■ TASK OBJECTIVE ■
Go through the data and report each line that holds the string "kust".

■ DATA SHOWN ■
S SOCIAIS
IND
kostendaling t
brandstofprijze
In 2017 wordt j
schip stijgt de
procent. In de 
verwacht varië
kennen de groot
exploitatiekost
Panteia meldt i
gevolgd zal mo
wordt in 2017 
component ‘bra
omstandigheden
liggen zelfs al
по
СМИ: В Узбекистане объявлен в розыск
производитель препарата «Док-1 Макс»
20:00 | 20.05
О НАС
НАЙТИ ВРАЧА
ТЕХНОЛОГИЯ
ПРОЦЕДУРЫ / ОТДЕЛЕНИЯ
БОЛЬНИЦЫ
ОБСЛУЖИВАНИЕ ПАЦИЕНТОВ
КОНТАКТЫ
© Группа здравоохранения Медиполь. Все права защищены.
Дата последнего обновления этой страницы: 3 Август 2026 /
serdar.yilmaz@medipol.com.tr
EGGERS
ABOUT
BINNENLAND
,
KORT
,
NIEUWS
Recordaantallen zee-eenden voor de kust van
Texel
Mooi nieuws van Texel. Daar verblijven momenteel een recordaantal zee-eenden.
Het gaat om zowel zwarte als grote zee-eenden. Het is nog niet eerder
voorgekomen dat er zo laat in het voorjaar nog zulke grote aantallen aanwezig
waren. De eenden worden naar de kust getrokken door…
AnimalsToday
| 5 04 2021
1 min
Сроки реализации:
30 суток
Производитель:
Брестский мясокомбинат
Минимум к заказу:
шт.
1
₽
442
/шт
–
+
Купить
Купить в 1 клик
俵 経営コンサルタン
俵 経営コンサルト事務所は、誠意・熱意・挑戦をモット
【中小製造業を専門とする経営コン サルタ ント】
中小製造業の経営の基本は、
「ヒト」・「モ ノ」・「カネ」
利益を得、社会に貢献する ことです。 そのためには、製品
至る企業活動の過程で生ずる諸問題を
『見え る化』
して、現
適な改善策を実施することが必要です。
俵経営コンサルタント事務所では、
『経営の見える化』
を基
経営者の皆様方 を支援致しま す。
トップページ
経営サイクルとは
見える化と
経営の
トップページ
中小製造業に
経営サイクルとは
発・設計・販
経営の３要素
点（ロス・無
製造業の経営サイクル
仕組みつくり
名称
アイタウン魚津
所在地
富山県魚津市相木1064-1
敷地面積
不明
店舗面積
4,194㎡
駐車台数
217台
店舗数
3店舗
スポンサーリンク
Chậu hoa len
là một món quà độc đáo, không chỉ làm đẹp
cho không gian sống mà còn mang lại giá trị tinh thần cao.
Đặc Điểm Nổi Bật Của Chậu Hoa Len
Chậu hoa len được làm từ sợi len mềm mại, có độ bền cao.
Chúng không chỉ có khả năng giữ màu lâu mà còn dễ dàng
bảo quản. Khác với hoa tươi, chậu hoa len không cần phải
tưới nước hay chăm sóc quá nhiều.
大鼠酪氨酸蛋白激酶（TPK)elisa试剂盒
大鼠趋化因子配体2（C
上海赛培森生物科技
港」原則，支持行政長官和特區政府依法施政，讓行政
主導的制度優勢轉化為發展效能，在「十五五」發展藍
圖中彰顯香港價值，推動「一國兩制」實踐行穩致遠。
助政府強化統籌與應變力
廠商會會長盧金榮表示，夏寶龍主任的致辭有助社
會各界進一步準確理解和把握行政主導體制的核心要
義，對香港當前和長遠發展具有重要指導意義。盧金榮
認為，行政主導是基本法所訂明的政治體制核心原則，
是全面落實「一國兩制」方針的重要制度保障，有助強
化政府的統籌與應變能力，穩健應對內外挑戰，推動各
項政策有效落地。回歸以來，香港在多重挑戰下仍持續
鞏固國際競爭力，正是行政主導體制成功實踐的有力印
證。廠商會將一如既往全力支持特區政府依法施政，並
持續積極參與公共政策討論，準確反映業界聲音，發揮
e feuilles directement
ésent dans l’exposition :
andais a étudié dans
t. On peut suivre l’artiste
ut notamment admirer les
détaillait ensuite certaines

■ TASK RESPONSE ■
Recordaantallen zee-eenden voor de kust van
waren. De eenden worden naar de kust getrokken door…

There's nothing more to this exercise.